Predicting CircRNA-Disease Associations via Feature Convolution Learning With Heterogeneous Graph Attention Network.

Abstract

Exploring the relationship between circular RNA (circRNA) and disease is beneficial for revealing the mechanisms of disease pathogenesis. However, a blind search for all possible associations between circRNAs and diseases through biological experiments is time-consuming. Although some prediction methods have been proposed, they still have limitations. In this study, a novel computational framework, called GATCL2CD, is proposed to forecast unknown circRNA-disease associations (CDAs). First, we calculate Gaussian interactive profile kernel (GIP) similarity and semantic similarity for diseases, circRNA sequence similarity and function similarity, and GIPs for circRNAs. Then, we combine them to construct a heterogeneous graph.

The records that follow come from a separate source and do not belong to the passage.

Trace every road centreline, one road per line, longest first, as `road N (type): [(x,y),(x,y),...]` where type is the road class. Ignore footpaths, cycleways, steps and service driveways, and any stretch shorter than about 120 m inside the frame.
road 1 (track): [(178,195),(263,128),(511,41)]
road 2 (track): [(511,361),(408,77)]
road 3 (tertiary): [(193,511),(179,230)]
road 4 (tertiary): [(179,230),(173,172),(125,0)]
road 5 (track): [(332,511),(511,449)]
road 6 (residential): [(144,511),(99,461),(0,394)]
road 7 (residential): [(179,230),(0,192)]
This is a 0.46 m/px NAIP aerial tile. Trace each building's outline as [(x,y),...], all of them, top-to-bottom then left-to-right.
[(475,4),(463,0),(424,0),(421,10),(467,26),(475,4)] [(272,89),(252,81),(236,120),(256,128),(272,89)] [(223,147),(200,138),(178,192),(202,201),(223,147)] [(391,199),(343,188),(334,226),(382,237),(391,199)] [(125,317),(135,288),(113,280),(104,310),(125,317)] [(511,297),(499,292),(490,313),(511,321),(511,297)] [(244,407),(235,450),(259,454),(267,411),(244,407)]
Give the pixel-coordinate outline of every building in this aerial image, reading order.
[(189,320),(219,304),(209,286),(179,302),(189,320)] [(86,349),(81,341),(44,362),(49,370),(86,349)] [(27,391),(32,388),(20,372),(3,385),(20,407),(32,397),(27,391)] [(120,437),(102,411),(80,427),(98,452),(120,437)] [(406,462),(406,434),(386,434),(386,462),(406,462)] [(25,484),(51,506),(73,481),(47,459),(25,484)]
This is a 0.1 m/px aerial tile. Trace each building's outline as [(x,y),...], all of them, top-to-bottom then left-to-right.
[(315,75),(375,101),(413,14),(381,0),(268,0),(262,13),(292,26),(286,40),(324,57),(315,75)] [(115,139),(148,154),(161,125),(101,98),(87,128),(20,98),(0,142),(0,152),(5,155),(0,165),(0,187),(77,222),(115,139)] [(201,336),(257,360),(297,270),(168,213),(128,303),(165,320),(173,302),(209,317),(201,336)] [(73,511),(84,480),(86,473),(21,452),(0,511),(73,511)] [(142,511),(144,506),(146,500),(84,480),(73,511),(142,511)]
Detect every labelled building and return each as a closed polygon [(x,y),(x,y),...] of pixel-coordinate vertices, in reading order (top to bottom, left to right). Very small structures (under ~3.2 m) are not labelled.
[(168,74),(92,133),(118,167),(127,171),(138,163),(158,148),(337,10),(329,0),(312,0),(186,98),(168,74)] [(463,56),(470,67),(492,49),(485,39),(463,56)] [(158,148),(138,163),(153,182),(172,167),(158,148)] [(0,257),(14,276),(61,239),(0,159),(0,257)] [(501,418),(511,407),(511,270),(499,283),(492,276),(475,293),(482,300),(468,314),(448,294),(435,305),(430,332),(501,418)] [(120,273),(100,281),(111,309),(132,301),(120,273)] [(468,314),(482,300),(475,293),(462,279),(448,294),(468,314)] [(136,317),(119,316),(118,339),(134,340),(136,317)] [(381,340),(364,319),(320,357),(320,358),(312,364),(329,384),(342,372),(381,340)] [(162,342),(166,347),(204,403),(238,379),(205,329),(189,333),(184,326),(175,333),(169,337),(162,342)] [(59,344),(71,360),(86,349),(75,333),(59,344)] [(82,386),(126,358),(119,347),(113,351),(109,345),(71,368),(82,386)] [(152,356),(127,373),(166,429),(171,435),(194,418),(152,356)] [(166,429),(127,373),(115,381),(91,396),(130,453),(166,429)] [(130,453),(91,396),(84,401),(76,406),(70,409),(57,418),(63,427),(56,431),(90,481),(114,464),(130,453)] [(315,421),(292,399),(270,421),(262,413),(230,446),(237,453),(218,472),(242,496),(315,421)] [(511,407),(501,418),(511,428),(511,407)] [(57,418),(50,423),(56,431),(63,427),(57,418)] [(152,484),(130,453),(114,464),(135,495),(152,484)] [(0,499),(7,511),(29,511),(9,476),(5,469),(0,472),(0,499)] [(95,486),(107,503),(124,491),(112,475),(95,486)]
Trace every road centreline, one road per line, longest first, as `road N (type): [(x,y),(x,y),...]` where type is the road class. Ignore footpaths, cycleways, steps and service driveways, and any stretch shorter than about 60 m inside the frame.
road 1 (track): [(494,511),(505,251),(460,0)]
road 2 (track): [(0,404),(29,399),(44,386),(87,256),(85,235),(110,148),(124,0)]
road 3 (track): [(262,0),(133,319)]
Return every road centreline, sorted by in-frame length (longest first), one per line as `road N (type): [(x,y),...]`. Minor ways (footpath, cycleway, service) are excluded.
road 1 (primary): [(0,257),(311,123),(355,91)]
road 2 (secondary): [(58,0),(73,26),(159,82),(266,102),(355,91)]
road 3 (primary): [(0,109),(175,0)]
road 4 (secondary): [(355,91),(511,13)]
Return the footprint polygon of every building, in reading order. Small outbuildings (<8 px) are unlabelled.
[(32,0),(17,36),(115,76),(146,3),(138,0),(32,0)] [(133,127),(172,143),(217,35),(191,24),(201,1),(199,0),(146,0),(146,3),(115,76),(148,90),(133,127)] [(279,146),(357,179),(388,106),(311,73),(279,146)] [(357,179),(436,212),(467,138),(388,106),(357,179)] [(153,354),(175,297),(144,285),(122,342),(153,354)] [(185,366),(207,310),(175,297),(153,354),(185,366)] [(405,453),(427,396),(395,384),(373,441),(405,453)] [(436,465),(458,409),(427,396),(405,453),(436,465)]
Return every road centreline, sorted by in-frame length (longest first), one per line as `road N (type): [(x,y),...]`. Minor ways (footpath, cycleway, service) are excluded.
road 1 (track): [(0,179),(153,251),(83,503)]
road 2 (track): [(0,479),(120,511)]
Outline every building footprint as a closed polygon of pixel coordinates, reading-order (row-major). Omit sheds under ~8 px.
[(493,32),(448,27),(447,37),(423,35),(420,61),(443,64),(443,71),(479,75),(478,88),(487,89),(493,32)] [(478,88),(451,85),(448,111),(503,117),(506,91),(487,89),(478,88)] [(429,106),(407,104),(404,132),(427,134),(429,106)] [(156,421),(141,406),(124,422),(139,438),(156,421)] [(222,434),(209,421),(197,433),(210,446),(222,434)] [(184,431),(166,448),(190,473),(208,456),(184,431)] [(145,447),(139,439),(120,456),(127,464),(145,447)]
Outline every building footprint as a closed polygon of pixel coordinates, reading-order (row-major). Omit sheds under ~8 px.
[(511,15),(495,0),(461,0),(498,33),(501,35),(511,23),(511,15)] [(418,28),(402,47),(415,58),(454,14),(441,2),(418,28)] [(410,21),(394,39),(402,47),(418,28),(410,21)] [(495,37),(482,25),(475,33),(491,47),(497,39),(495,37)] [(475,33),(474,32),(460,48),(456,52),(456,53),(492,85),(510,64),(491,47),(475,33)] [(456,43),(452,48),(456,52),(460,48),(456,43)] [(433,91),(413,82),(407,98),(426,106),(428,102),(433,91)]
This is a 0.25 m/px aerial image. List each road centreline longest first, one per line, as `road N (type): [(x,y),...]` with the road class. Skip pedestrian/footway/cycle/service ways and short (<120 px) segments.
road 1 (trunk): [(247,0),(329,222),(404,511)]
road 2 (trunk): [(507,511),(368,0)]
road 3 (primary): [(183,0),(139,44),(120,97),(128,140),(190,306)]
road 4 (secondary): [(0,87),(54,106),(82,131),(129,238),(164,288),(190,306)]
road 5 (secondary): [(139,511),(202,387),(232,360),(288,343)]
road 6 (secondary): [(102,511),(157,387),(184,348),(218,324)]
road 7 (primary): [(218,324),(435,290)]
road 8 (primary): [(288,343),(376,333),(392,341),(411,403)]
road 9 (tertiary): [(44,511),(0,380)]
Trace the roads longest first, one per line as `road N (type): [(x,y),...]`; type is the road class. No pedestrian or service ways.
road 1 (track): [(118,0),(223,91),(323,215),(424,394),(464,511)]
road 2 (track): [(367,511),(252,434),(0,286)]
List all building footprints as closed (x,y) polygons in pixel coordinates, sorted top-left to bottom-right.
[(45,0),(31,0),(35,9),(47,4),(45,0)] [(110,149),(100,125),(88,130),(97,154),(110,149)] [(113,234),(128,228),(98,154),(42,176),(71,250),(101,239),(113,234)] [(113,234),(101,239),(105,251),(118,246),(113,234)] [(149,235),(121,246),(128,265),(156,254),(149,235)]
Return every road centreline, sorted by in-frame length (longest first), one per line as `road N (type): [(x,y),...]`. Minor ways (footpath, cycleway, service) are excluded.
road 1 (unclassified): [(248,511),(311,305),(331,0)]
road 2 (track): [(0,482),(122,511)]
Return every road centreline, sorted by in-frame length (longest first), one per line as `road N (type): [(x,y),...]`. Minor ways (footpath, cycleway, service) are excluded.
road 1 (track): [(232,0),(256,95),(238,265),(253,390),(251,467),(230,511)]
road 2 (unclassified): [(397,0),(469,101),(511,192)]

Thereafter, GATCL2CD proposes a feature convolution learning framework, that uses a multi-head dynamic attention mechanism to obtain different aggregated representations of features that correspond to the nodes in the heterogeneous graph. Then, it extracts rich higher-order features from the stacked feature representations of each node by using of a single-layer convolutional neural network with filter kernels of different sizes. Finally, a pairwise element-wise product operation is implemented to capture the interactions of higher-order feature representations, and a multilayer perceptron neural network is introduced as an efficient classifier for inferring potential CDAs. Major experimental results under 5-fold cross-validation (5-fold CV) on three different datasets show that GATCL2CD is superior to five other state-of-the-art methods. Furthermore, case studies demonstrate the suitability of GATCL2CD as a useful tool for identifying potential disease-related circRNAs.